Ciclo de previsões populares começa com chuva no CE

Depois de Santa Luzia, tem São Sebastião, no dia 20 de janeiro; e São José, em 19 de março. Até lá, muita fé

Escrito por Honório Barbosa - Colaborador ,
Legenda: A experiência predileta do agricultor Francisco Domingos Dias, de Iguatu, é a tradição de, a cada ano, colocar as pedras de sal na janela
Foto: Fotos: Honório Barbosa

Iguatu. A principal pergunta que se faz no sertão cearense é se haverá ou não inverno em 2017. Nos açudes não há mais água, a mata secou, o cenário é de aridez. A preocupação de todos é com a possibilidade de um sexto ano seguido de chuva abaixo da média. Os profetas das chuvas, que observam as plantas, animais, ventos, nuvens, estrelas, o horizonte, a lua, segundo reza a tradição, começaram com o ciclo de experimentos, neste dia 13, dedicado a Santa Luzia.
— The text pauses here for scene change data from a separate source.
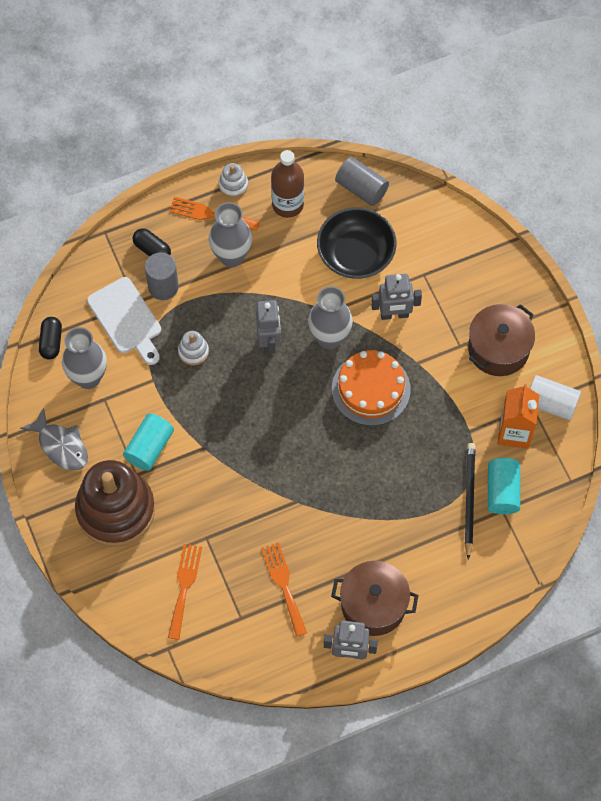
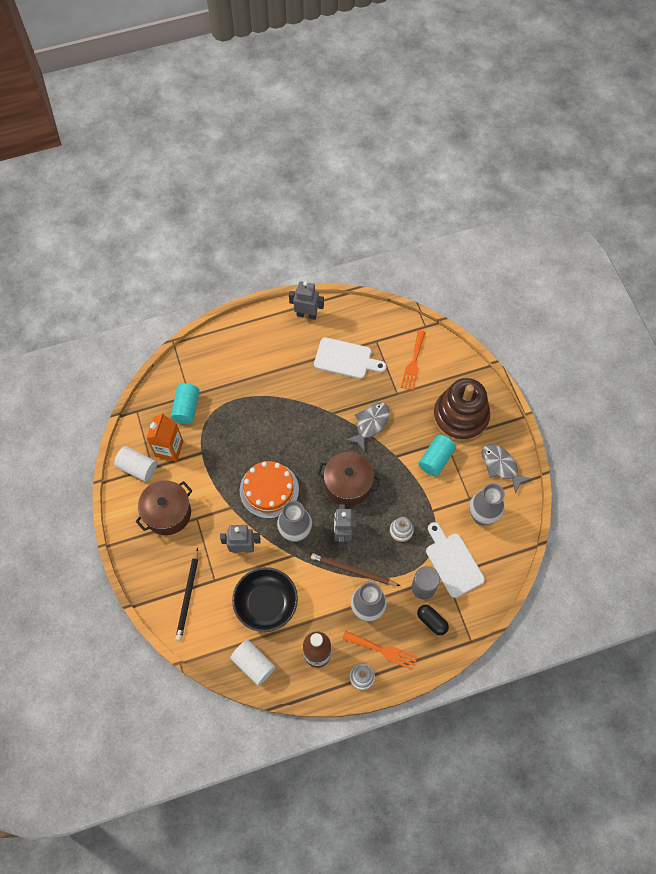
camera: 175 degrees left, 0 degrees up
(51, 342) = (511, 547): black capsule -> none
(241, 490) = (370, 424): none -> grey fish
(252, 299) = (353, 571): none -> brown pencil
(284, 585) = (346, 359): orange fork -> white cutting board
(361, 188) = (253, 664): grey cylinder -> white cylinder
(373, 605) = (287, 342): brown pot -> brown pot (348, 484)
(469, 499) = (211, 404): black pencil -> black pencil (188, 596)

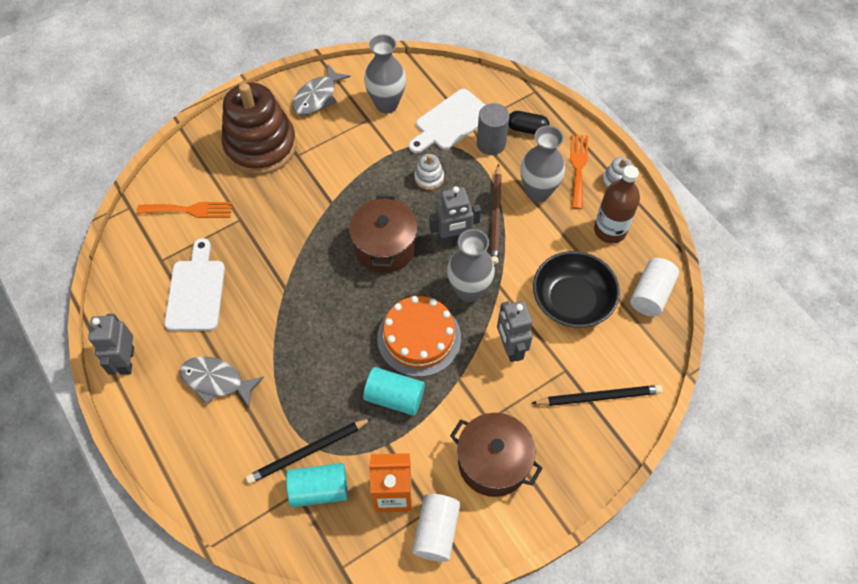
camera: 105 degrees left, 5 degrees down
(212, 406) = (308, 452): none -> black pencil
(370, 424) = (292, 240): grey fish -> grey fish (216, 381)
(431, 621) = (527, 129): black capsule -> black capsule turned 75 degrees clockwise
(436, 459) = (325, 160): turquoise cylinder -> turquoise cylinder (394, 397)

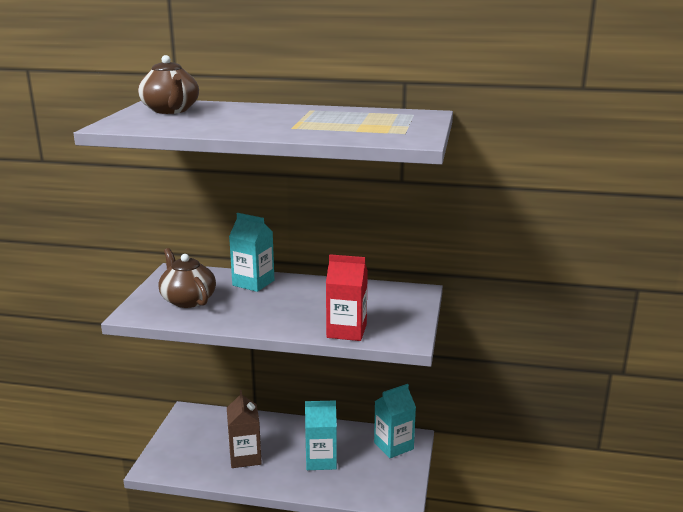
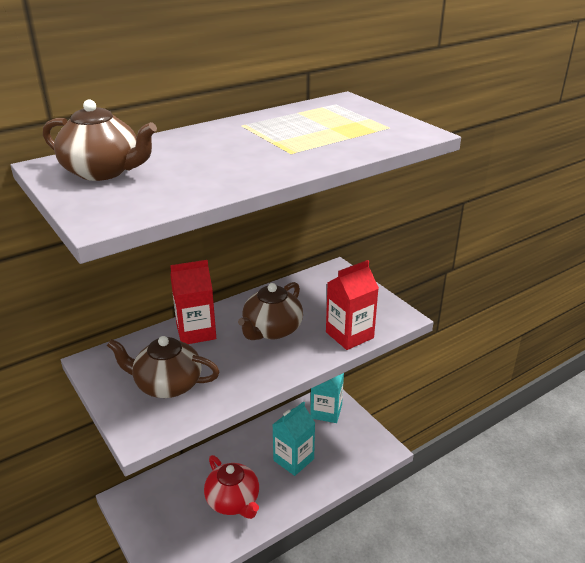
camera: 45 degrees left, 10 degrees up
(245, 457) = (233, 501): brown carton -> red teapot
(253, 283) = (196, 332): turquoise carton -> red carton
(300, 303) = (272, 330): none -> brown teapot

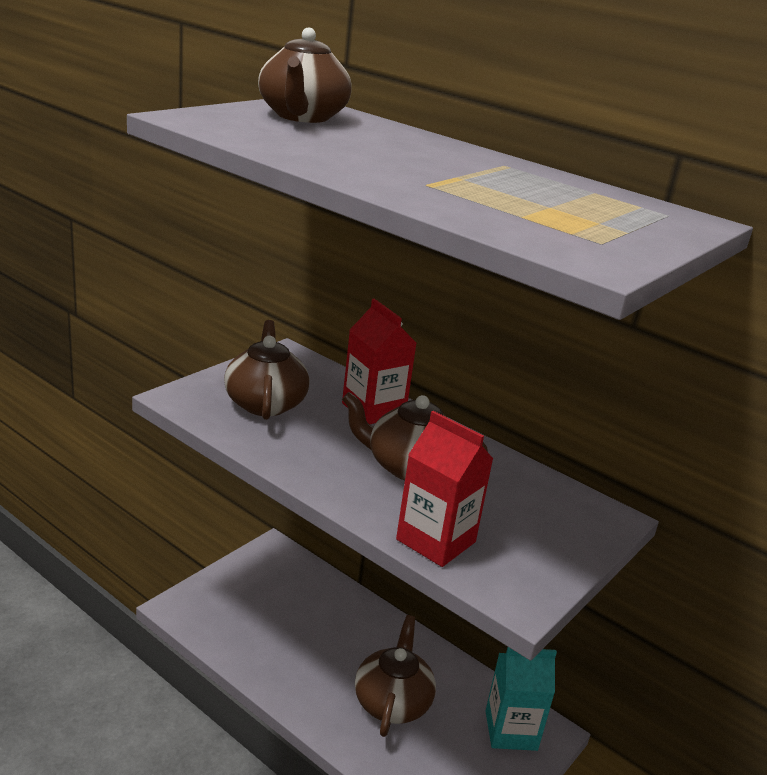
camera: 70 degrees right, 5 degrees down
(233, 501) = (298, 647): red teapot -> none
(293, 459) = (392, 702): turquoise carton -> brown teapot

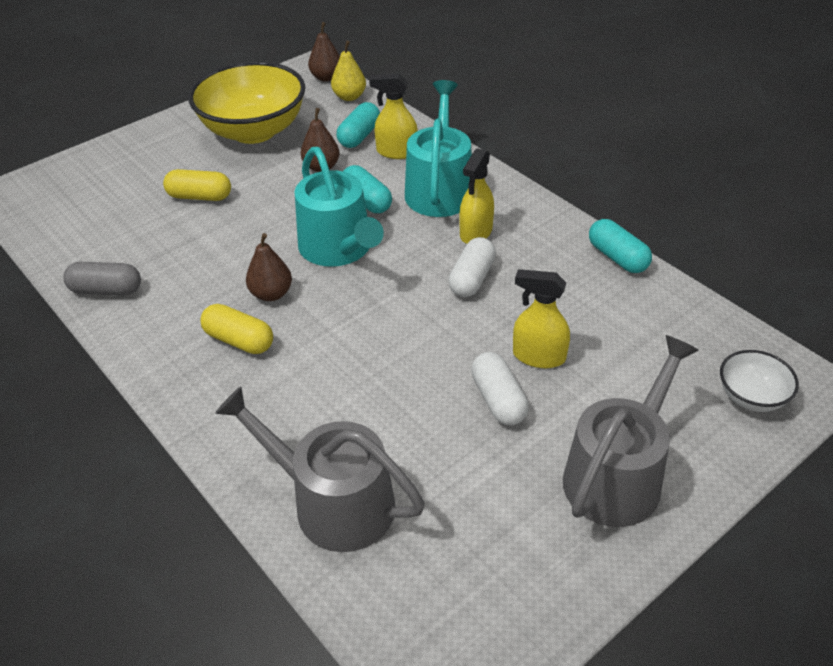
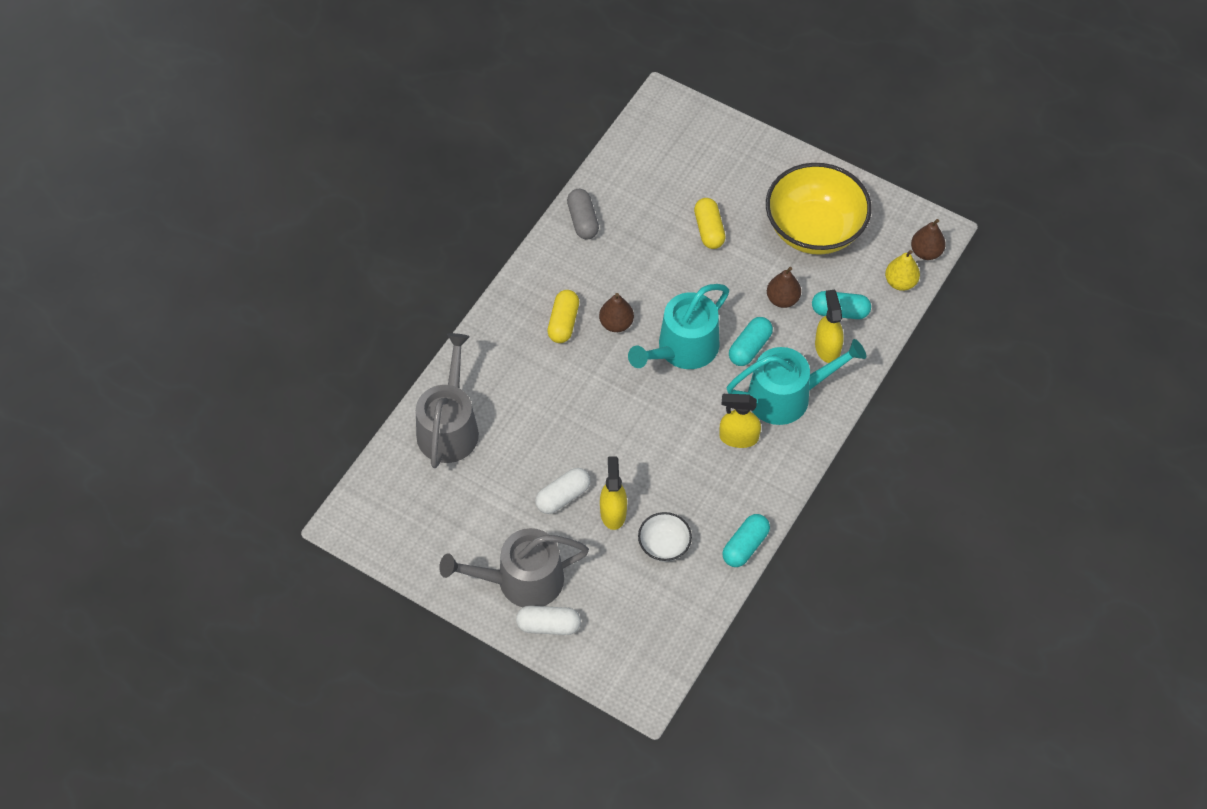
camera: 70 degrees right, 15 degrees up
(472, 278) = (681, 449): white capsule -> white capsule (548, 625)
(618, 475) = (521, 580): grey watering can -> grey watering can turned 150 degrees clockwise
(751, 397) = (620, 655): white bowl -> white bowl (664, 545)

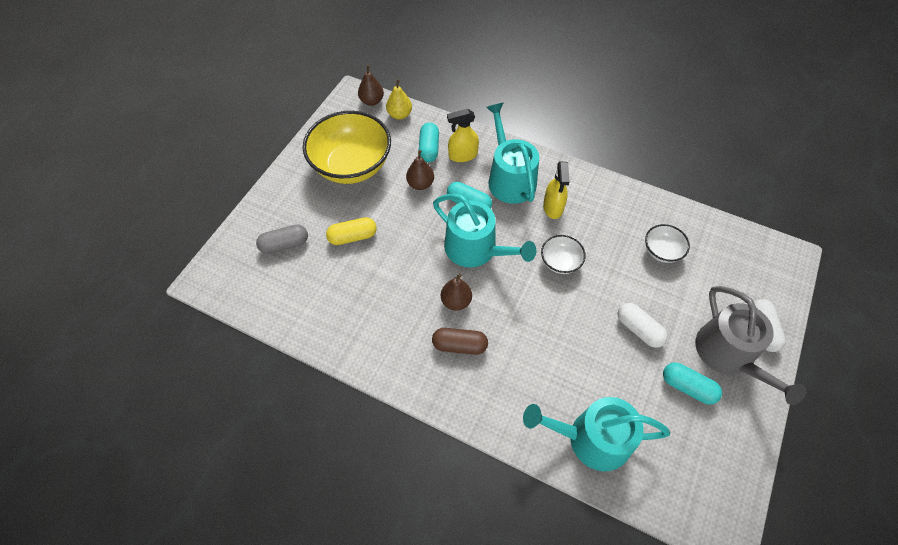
camera: 95 degrees left, 0 degrees up
(449, 427) = (591, 439): grey watering can -> turquoise watering can
(563, 322) = (459, 345): yellow capsule -> brown capsule
(583, 220) = (342, 338): grey capsule -> grey capsule (284, 244)
(613, 512) = (643, 289): yellow spray bottle -> none
(658, 432) = (560, 262): none -> white bowl
(745, 546) = (646, 199): turquoise capsule -> turquoise capsule (687, 387)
>'O povo reza quando a situação fica mais difícil'

Na madrugada de ontem, a Fundação Cearense de Meteorologia e Recursos Hídricos (Funceme) registrou chuva em nove municípios. A maior precipitação foi em Viçosa do Ceará, com 14,8mm. Nos últimos dias a intensidade do céu nublado começou a aumentar, sobretudo nos municípios do Interior.

Segundo o meteorologista da Funceme, Raul Fritz, as precipitações desta terça-feira foram as primeiras do que é considerada a pré-estação chuvosa, período que, conforme explica, deve se intensificar. "Dezembro costuma ter uma frequência maior de chuvas a partir da segunda quinzena, apesar de não serem muito regulares", disse. No período, as precipitações registram uma média histórica de 32mm no Estado. Até ontem, as primeiras precipitações já registraram 6,5 mm. "Até o fim do mês pode ser que cheguemos próximo dessa quantia", sinaliza Raul.

Ele explica que as chuvas são consequência de fenômenos meteorológicos oriundos da Bahia, e que podem atuar com mais intensidade no Sul do Ceará. O principal fenômeno da pré-estação, os vórtices ciclônicos de altos níveis, também colaboram. Raul adianta que ainda nesta semana, caso se confirmem, os fenômenos devem trazer novas chuvas. "Temos uma tendência razoável, de que a partir de sexta-feira venham mais chuvas, a se confirmar nos próximos dias".

Pedras de sal

Da noite do dia 12 para o dia 13, alguns sertanejos mantêm a tradição de colocar pedras de sal nos parapeitos das janelas, que recebem umidade durante a madrugada. Ontem, cedinho, verifica-se que as pedras estavam molhadas. São seis. Cada uma representa um mês de janeiro a junho.

O agricultor Francisco Domingos Dias, 74, morador do Sítio Açude do Governo, no distrito de José de Alencar, em Iguatu, mantém a tradição e, a cada ano, faz a sua experiência predileta: coloca as pedras de sal. Neste ano, ele contou com a sobrinha, Maria Carvalho. Conhecido por Chico de seu João, Francisco Dias, disse que a experiência foi boa. "Os melhores meses foram janeiro e abril, que deverão ter mais chuva. Junho vai ser melhor que maio", conta. A próxima experiência será observar a barra (horizonte) no Natal.

O poeta Patativa do Assaré deixou o poema "A triste partida", que foi musicado na voz de Luiz Gonzaga. A música fala do sofrimento do sertanejo em meio à seca que se agrava e a fé nas experiências místicas dos agricultores. "A 13 do mês/ ele fez experiência/ perdeu sua crença/ nas pedras de sal".

Barra do Natal

Outra crença em que o sertanejo se agarra é na barra do Natal. É a esperança e o esforço do agricultor em encontrar indicações da natureza para se saber se as chuvas serão abundantes, tardias ou irregulares e escassas. O agricultor Francisco Dias enfrentou anos de seca com os pais, passou fome e viu muita gente morrer em 1958, quando uma estiagem intensa castigou o Ceará. Ainda hoje ele fica emocionado quando recorda as dificuldades para conseguir trabalho e alimento para a família. "Só tinha água no pote. Depois o governo colocou frentes de serviço nas estradas e entregou de comer", recorda.

As experiências, aprendeu com o avô, que veio da Paraíba. "Antes havia mais agricultores que observavam muitas coisas, mas hoje esse costume está se perdendo entre os jovens. Além disso, acho que o tempo está virado, uma experiência aponta para um caminho, outra diz diferente", afirma. Na casa do agricultor Francisco Dias, mulher, filhos e nora acompanham as experiências. Depois de cinco anos seguidos de reduzida chuva, o produtor rural mostra confiança em 2017. "Espero um bom inverno, pois já é tempo".